Logistics: availability, comms, travel, meetings, remote work
I do most of my work remotely, including research, workshops and meetings. It turns out to be a very comfortable solution for most of my clients as well.
But, of course, not everything can be done remotely. Some types of research, like service safaris or observations, can only take place in physical space. I travel wherever and whenever it’s necessary to gather relevant data.
Finally, I’ll be happy to travel to your office to meet you and your team. Even though I like the comfort of my own desk, it makes a huge difference to meet my clients personally.

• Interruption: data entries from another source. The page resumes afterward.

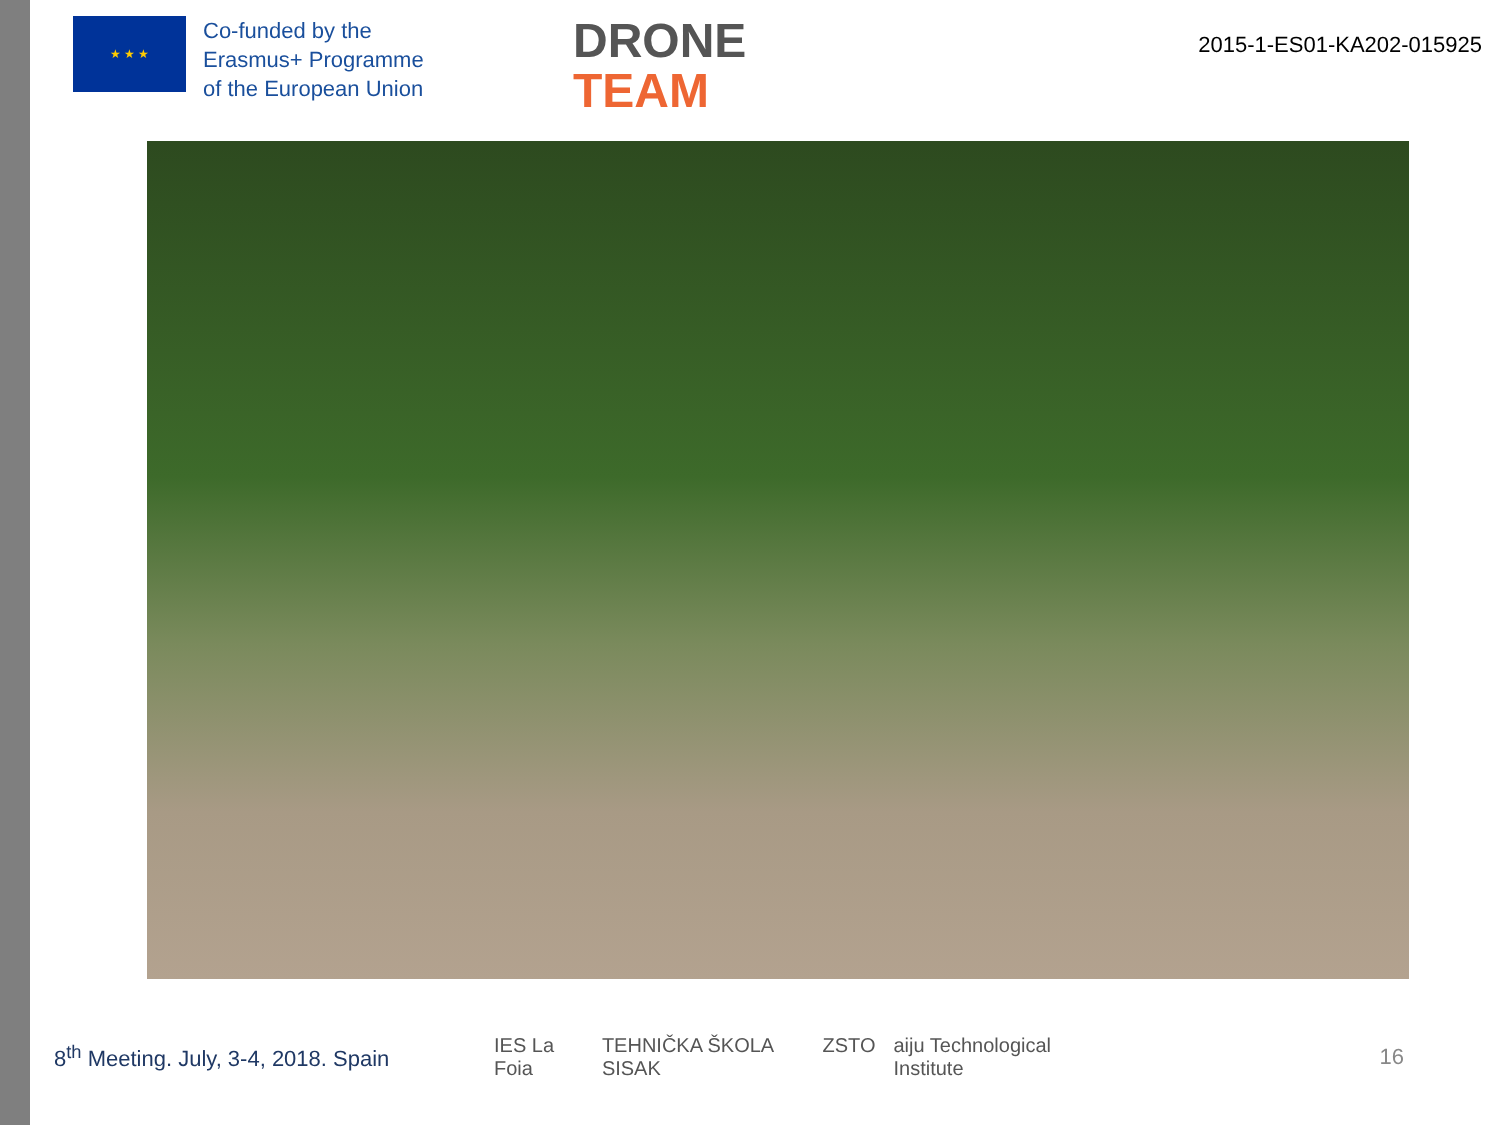★ ★ ★
Co-funded by the
Erasmus+ Programme
of the European Union
DRONE
TEAM
2015-1-ES01-KA202-015925
8<sup>th</sup> Meeting. July, 3-4, 2018. Spain
IES La Foia TEHNIČKA ŠKOLA SISAK ZSTO aiju Technological Institute
16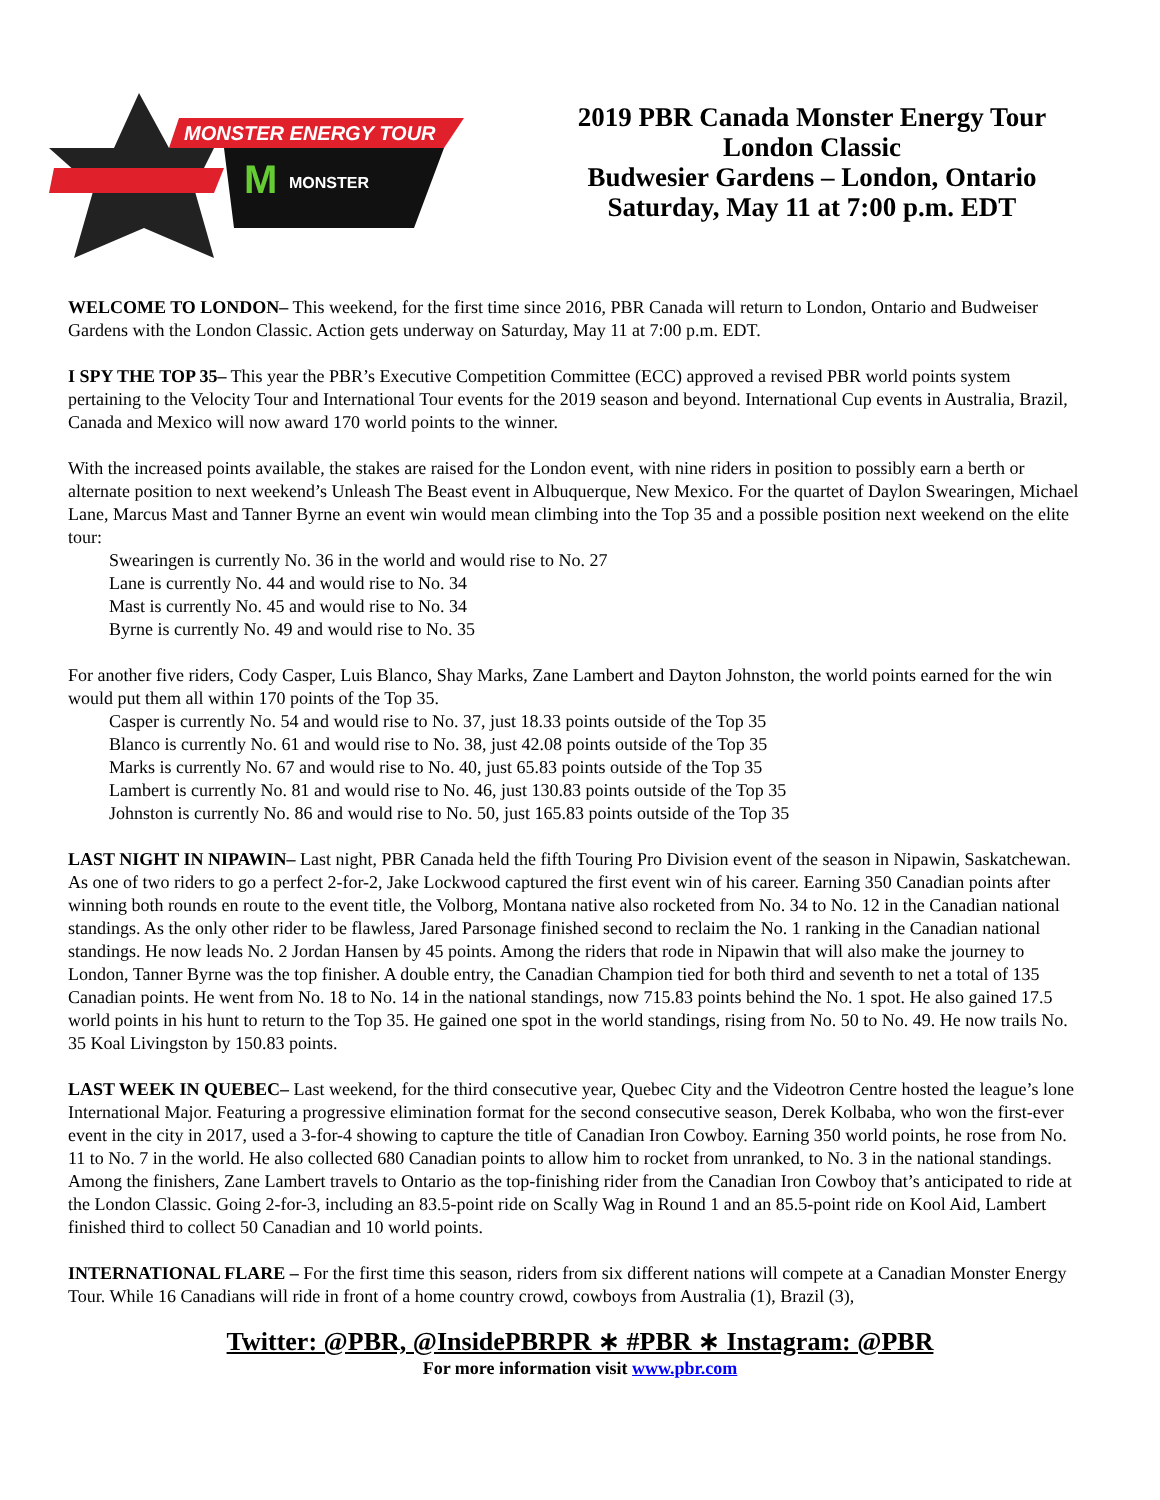MONSTER ENERGY TOUR
M
MONSTER
2019 PBR Canada Monster Energy Tour
London Classic
Budwesier Gardens – London, Ontario
Saturday, May 11 at 7:00 p.m. EDT
WELCOME TO LONDON– This weekend, for the first time since 2016, PBR Canada will return to London, Ontario and Budweiser Gardens with the London Classic. Action gets underway on Saturday, May 11 at 7:00 p.m. EDT.
I SPY THE TOP 35– This year the PBR’s Executive Competition Committee (ECC) approved a revised PBR world points system pertaining to the Velocity Tour and International Tour events for the 2019 season and beyond. International Cup events in Australia, Brazil, Canada and Mexico will now award 170 world points to the winner.
With the increased points available, the stakes are raised for the London event, with nine riders in position to possibly earn a berth or alternate position to next weekend’s Unleash The Beast event in Albuquerque, New Mexico. For the quartet of Daylon Swearingen, Michael Lane, Marcus Mast and Tanner Byrne an event win would mean climbing into the Top 35 and a possible position next weekend on the elite tour:
Swearingen is currently No. 36 in the world and would rise to No. 27
Lane is currently No. 44 and would rise to No. 34
Mast is currently No. 45 and would rise to No. 34
Byrne is currently No. 49 and would rise to No. 35
For another five riders, Cody Casper, Luis Blanco, Shay Marks, Zane Lambert and Dayton Johnston, the world points earned for the win would put them all within 170 points of the Top 35.
Casper is currently No. 54 and would rise to No. 37, just 18.33 points outside of the Top 35
Blanco is currently No. 61 and would rise to No. 38, just 42.08 points outside of the Top 35
Marks is currently No. 67 and would rise to No. 40, just 65.83 points outside of the Top 35
Lambert is currently No. 81 and would rise to No. 46, just 130.83 points outside of the Top 35
Johnston is currently No. 86 and would rise to No. 50, just 165.83 points outside of the Top 35
LAST NIGHT IN NIPAWIN– Last night, PBR Canada held the fifth Touring Pro Division event of the season in Nipawin, Saskatchewan. As one of two riders to go a perfect 2-for-2, Jake Lockwood captured the first event win of his career. Earning 350 Canadian points after winning both rounds en route to the event title, the Volborg, Montana native also rocketed from No. 34 to No. 12 in the Canadian national standings. As the only other rider to be flawless, Jared Parsonage finished second to reclaim the No. 1 ranking in the Canadian national standings. He now leads No. 2 Jordan Hansen by 45 points. Among the riders that rode in Nipawin that will also make the journey to London, Tanner Byrne was the top finisher. A double entry, the Canadian Champion tied for both third and seventh to net a total of 135 Canadian points. He went from No. 18 to No. 14 in the national standings, now 715.83 points behind the No. 1 spot. He also gained 17.5 world points in his hunt to return to the Top 35. He gained one spot in the world standings, rising from No. 50 to No. 49. He now trails No. 35 Koal Livingston by 150.83 points.
LAST WEEK IN QUEBEC– Last weekend, for the third consecutive year, Quebec City and the Videotron Centre hosted the league’s lone International Major. Featuring a progressive elimination format for the second consecutive season, Derek Kolbaba, who won the first-ever event in the city in 2017, used a 3-for-4 showing to capture the title of Canadian Iron Cowboy. Earning 350 world points, he rose from No. 11 to No. 7 in the world. He also collected 680 Canadian points to allow him to rocket from unranked, to No. 3 in the national standings. Among the finishers, Zane Lambert travels to Ontario as the top-finishing rider from the Canadian Iron Cowboy that’s anticipated to ride at the London Classic. Going 2-for-3, including an 83.5-point ride on Scally Wag in Round 1 and an 85.5-point ride on Kool Aid, Lambert finished third to collect 50 Canadian and 10 world points.
INTERNATIONAL FLARE – For the first time this season, riders from six different nations will compete at a Canadian Monster Energy Tour. While 16 Canadians will ride in front of a home country crowd, cowboys from Australia (1), Brazil (3),
Twitter: @PBR, @InsidePBRPR ∗ #PBR ∗ Instagram: @PBR
For more information visit www.pbr.com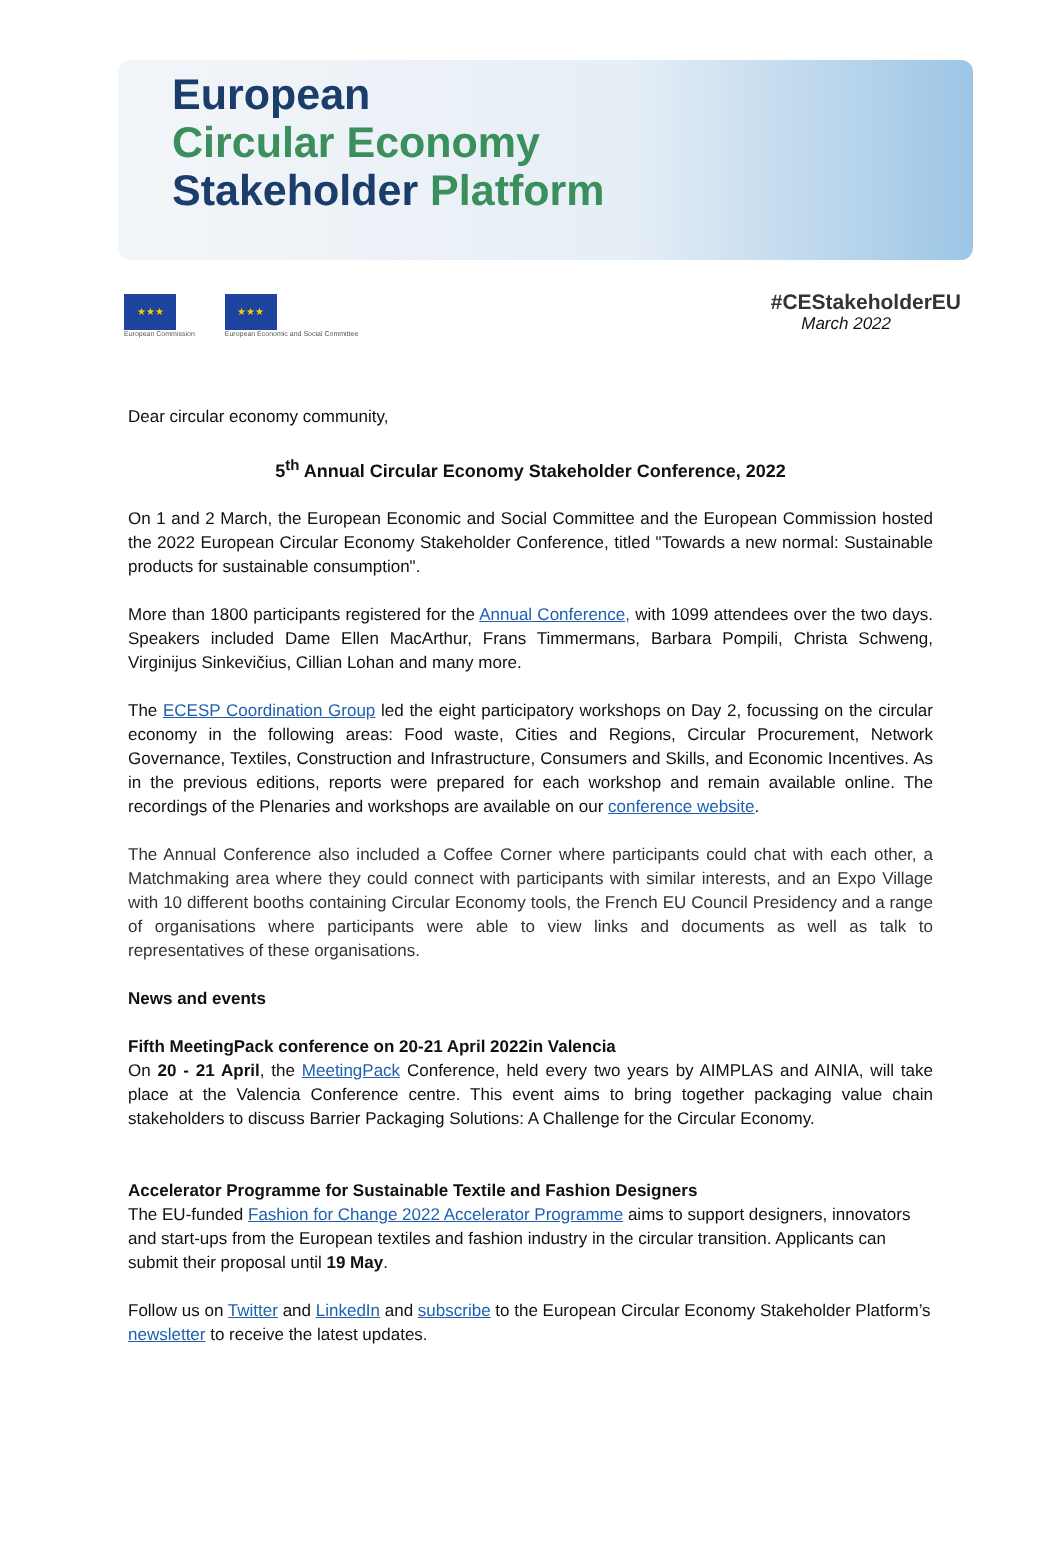European
Circular Economy
Stakeholder Platform
★★★
European Commission
★★★
European Economic and Social Committee
#CEStakeholderEU
March 2022
Dear circular economy community,
5<sup>th</sup> Annual Circular Economy Stakeholder Conference, 2022
On 1 and 2 March, the European Economic and Social Committee and the European Commission hosted the 2022 European Circular Economy Stakeholder Conference, titled "Towards a new normal: Sustainable products for sustainable consumption".
More than 1800 participants registered for the Annual Conference, with 1099 attendees over the two days. Speakers included Dame Ellen MacArthur, Frans Timmermans, Barbara Pompili, Christa Schweng, Virginijus Sinkevičius, Cillian Lohan and many more.
The ECESP Coordination Group led the eight participatory workshops on Day 2, focussing on the circular economy in the following areas: Food waste, Cities and Regions, Circular Procurement, Network Governance, Textiles, Construction and Infrastructure, Consumers and Skills, and Economic Incentives. As in the previous editions, reports were prepared for each workshop and remain available online. The recordings of the Plenaries and workshops are available on our conference website.
The Annual Conference also included a Coffee Corner where participants could chat with each other, a Matchmaking area where they could connect with participants with similar interests, and an Expo Village with 10 different booths containing Circular Economy tools, the French EU Council Presidency and a range of organisations where participants were able to view links and documents as well as talk to representatives of these organisations.
News and events
Fifth MeetingPack conference on 20-21 April 2022in Valencia
On 20 - 21 April, the MeetingPack Conference, held every two years by AIMPLAS and AINIA, will take place at the Valencia Conference centre. This event aims to bring together packaging value chain stakeholders to discuss Barrier Packaging Solutions: A Challenge for the Circular Economy.
Accelerator Programme for Sustainable Textile and Fashion Designers
The EU-funded Fashion for Change 2022 Accelerator Programme aims to support designers, innovators and start-ups from the European textiles and fashion industry in the circular transition. Applicants can submit their proposal until 19 May.
Follow us on Twitter and LinkedIn and subscribe to the European Circular Economy Stakeholder Platform’s newsletter to receive the latest updates.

Pricing, estimates, hourly rates
There’s one important thing I should mention: I rarely, if ever, provide quotes for complete projects before starting work. Instead, I offer smaller proposals at each stage of a project. The reason is the research I carry out. Sometimes the results simply shatter our preconceptions about what should be designed. Sometimes this means spending more money, sometimes less, and sometimes it means you shouldn’t build anything at all. It would be unfair to everyone involved to turn your project into a bet. That’s why I encourage everyone to take “baby steps” and use an appropriate payment structure to match.
I estimate each project individually, but I also make use of hourly rates.
My hourly rate is €35, and my rush charge rate is €50.
“He’s a fantastic listener and communicator. He really understood our needs and documented them all out for us to see.”
“Simply one of the best, most rounded and helpful designers I’ve had the privilege of working with.”
“Alex was a pleasure to work with. He is pro‑active, creative, passionate and thorough in his design approach.”
“He is a very precise, highly professional expert. He adapted very swiftly to our needs and proposed well structured solutions.”